Football teams usually score 21 points on three touchdowns and their subsequent conversions. Last night’s Super Bowl saw the New York Giants score a two touchdowns, one point after touchdown, two fields goals, and a safety; they missed a two-point conversion after the second touchdown. It was still enough to beat New England 21-17.
I have come to realize nothing is better than watching the Steelers beat Baltimore; the second best thing in football is seeing New England lose. I wondered why last night, and I think I’ve figured it out. The Ravens are mere felons; the Pats are cheaters.
The New York safety came when Tom Brady was called for intentional grounding in the end zone. Grounding calls when the ball is thrown deep down the field are unusual, but this was the right call. Announcer Chris Collinsworth noted how rare such mistakes are for Brady, but a look at Brady after the call shows he was convinced the error was the officials’; not his. He’s Tom Brady. How could officials advance through what is allegedly a merit system and make a borderline call against him?
Doubly sweet was watching Pats coach Bill Belichick after the game. The players looked disappointed; 99% of coaches would, too. Belichick wore an expression you’d expect to see from Tony Soprano after he’d fixed a horse race and the wrong horse won. Somebody fucked up somewhere, and it wasn’t him.
The ending was satisfying, but not because I rooted for the Giants; I was cheering against the Patriots.

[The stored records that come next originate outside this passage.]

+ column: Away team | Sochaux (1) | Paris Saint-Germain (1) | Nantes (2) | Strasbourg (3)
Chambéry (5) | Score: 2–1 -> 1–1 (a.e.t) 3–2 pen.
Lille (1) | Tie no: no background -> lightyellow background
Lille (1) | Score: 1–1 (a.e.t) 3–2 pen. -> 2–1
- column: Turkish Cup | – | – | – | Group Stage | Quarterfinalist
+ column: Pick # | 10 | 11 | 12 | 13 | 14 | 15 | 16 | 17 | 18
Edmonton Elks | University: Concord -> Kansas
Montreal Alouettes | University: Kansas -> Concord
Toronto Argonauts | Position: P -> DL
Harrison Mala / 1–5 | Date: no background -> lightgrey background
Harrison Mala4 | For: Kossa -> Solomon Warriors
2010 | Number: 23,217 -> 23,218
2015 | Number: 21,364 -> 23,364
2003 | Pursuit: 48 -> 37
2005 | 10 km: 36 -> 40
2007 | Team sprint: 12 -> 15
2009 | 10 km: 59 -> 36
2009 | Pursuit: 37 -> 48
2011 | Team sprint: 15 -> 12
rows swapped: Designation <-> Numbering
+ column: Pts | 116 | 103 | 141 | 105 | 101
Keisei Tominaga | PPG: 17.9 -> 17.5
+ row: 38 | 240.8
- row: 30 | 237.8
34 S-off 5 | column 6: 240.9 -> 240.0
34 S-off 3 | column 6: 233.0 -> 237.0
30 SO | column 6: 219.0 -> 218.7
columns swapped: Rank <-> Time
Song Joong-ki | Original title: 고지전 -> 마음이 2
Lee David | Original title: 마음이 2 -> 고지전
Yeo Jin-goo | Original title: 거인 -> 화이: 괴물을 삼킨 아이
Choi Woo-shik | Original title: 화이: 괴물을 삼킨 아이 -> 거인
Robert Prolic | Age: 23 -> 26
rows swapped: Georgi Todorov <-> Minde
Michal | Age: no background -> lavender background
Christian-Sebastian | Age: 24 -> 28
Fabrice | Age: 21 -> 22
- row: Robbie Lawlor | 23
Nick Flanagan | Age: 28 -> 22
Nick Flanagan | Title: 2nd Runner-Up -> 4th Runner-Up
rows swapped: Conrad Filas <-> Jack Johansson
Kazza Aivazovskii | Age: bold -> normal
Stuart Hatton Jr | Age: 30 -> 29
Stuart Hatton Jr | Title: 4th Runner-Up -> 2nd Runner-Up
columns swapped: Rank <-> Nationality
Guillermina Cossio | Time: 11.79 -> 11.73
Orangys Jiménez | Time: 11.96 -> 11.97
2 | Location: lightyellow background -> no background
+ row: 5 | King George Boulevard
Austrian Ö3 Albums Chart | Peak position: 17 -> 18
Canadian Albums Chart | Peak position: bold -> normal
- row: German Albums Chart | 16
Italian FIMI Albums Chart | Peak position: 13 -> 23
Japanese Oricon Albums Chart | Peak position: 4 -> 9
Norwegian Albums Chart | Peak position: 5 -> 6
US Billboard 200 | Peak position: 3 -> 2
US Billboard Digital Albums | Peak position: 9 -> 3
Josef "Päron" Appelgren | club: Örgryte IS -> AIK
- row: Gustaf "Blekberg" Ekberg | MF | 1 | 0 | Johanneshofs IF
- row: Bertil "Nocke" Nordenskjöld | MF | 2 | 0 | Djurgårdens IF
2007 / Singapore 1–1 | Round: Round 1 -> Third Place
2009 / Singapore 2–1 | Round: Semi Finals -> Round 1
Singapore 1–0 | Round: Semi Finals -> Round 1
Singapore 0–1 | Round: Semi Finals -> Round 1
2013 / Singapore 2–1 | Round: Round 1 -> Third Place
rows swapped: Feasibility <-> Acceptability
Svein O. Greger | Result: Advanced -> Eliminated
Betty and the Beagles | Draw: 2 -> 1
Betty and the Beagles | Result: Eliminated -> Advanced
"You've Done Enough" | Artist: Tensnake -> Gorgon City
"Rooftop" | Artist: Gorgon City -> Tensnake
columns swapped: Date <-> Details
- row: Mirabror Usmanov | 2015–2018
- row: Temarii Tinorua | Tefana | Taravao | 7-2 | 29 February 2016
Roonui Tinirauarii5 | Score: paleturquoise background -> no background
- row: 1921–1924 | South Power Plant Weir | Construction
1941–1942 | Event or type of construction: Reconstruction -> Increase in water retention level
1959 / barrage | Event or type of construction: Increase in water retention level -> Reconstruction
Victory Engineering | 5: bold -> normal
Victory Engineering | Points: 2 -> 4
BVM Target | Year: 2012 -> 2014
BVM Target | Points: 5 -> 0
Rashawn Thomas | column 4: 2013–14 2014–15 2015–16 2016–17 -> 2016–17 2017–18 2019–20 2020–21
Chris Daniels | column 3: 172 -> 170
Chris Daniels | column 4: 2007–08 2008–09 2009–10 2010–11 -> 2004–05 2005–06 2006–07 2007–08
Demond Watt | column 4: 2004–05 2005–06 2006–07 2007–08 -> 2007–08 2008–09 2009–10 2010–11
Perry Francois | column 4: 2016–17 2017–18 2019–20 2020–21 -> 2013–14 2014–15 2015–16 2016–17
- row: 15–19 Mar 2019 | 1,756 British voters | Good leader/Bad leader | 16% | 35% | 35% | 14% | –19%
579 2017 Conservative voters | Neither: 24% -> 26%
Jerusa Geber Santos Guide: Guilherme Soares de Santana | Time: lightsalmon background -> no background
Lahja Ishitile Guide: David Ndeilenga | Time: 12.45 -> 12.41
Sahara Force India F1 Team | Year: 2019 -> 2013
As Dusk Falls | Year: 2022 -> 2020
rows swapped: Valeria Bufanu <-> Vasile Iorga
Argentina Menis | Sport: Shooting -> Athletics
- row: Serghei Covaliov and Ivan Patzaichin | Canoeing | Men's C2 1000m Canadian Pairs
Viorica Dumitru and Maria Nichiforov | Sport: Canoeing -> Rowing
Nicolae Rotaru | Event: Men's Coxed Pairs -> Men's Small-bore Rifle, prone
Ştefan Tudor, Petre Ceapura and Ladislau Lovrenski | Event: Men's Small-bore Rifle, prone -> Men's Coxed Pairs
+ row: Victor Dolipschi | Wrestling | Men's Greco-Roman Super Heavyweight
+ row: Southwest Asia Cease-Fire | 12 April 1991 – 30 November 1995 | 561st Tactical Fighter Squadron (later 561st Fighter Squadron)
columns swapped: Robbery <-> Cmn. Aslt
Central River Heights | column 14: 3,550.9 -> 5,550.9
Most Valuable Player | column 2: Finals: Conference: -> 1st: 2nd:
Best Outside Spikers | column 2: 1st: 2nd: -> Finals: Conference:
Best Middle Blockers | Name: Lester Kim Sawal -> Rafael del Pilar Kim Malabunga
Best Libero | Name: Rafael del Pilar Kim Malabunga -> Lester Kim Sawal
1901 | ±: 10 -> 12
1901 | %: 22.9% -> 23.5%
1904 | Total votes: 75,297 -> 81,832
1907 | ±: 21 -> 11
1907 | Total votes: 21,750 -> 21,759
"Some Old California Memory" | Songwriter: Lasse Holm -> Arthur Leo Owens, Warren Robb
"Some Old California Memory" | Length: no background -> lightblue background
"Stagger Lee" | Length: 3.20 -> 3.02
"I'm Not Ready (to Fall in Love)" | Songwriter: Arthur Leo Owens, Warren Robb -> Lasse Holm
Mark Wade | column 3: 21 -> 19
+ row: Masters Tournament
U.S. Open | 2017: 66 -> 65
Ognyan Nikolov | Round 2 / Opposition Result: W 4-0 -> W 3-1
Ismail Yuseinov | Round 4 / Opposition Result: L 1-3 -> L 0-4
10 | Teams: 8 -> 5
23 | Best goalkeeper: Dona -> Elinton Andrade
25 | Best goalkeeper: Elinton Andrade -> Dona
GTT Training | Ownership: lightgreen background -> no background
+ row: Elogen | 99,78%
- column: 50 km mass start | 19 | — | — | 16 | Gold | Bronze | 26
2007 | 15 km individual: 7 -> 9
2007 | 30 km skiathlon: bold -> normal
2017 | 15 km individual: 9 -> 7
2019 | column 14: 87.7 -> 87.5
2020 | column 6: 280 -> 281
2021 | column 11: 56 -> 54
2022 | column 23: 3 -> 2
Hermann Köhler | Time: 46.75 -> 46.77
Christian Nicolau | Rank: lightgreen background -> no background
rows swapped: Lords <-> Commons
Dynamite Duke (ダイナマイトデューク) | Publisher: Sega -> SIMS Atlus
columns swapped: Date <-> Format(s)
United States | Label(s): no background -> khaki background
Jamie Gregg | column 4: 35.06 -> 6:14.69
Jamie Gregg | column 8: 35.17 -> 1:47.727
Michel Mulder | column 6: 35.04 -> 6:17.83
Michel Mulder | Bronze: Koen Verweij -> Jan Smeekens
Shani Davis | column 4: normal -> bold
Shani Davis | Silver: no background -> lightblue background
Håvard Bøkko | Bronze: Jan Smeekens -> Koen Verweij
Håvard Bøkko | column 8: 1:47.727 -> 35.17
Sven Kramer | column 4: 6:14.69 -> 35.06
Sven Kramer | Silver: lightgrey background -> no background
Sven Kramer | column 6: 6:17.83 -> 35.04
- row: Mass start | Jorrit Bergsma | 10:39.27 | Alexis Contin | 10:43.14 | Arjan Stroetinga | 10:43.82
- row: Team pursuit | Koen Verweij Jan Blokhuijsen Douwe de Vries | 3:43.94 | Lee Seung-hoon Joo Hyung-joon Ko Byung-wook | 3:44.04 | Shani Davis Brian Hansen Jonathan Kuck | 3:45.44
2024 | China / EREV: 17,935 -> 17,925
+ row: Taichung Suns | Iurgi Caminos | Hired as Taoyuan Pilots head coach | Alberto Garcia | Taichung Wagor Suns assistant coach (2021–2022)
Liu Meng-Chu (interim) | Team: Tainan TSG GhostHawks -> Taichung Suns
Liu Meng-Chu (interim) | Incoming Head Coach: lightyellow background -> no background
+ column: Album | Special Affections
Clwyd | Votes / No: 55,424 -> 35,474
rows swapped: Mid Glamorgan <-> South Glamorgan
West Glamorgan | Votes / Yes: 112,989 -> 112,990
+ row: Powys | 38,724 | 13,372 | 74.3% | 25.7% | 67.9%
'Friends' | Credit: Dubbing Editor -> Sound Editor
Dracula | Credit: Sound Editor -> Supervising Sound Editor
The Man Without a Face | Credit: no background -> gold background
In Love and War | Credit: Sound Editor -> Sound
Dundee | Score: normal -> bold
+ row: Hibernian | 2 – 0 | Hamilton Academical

I dislike New York teams on principle, flowing downward from the Yankees. The Giants and Rangers have worn me down a little. Eli Manning is hard to dislike, and even Tom Coughlin has been supplanted as the Official Rat-Faced Fuck of the Home Office by NHL Commissioner Gary Bettman. Still, I would have rooted for the forces of darkness against the Patriots, except the Pats vs. the FOD would be an intra-squad game.
The first pitchers and catchers report in five days.
4 comments:
You make some good points. How can a New York team ever be considered an underdog, and yet the Rangers and the recent Giants seem to be.
I would also say that there are a lot of guys like me out there who grew up in our older brothers' shadows and we cheer for Eli. It's a different kind of brotherhood.
You know where I was on this game. Anybody but the Cheatriots (my son, Dustin, coined that phrase). I used to call them the cheaterfaces.
If the NFL had the balls, they would've stripped the titles the Cheatriots have pre Spy Gate. The guy was caught, had to pay a fine, and aside from those little details, it was ignored in the commissioner's office. What a joke.
And isn't it great when the old Lombardi line comes back to haunt the record setters ... that statistics are for losers.
Today Cheatriot fans are quick on the bandwagon of "Welker makes that catch 100% of the time." Forget the fact their math is off, it's the statistic I smile at; catches during clutch time: zero.
And, yes, Welker is a great player. So what?
My highlight of the game was when that arrogant jerkoff covered in tattoos (Hernandez) dropped a crucial clutch pass right before the end of the game. I remembered his little "show" after catching a TD earlier. I hope he enjoyed himself.
Fuck the Cheatriots.
Go Bills!
What I forgot to mention was the ending, which made a mockery of everything sports is supposed to stand for. The team with the lead allowing the trailing team to score, with the trailing team considering refusing to score to take the lead. I understand why they both did it, but it's bullshit.
Yes, that was pretty fugazy ... so was Chris Collinsworth for calling it a mistake to score. WTF? Why try a field goal where so many things can go wrong? Why even consider stopping on the one? They didn't even consider the possibility of stripping the ball, a fumbled snap, etc., as if that's never happened before. Good call, Dana.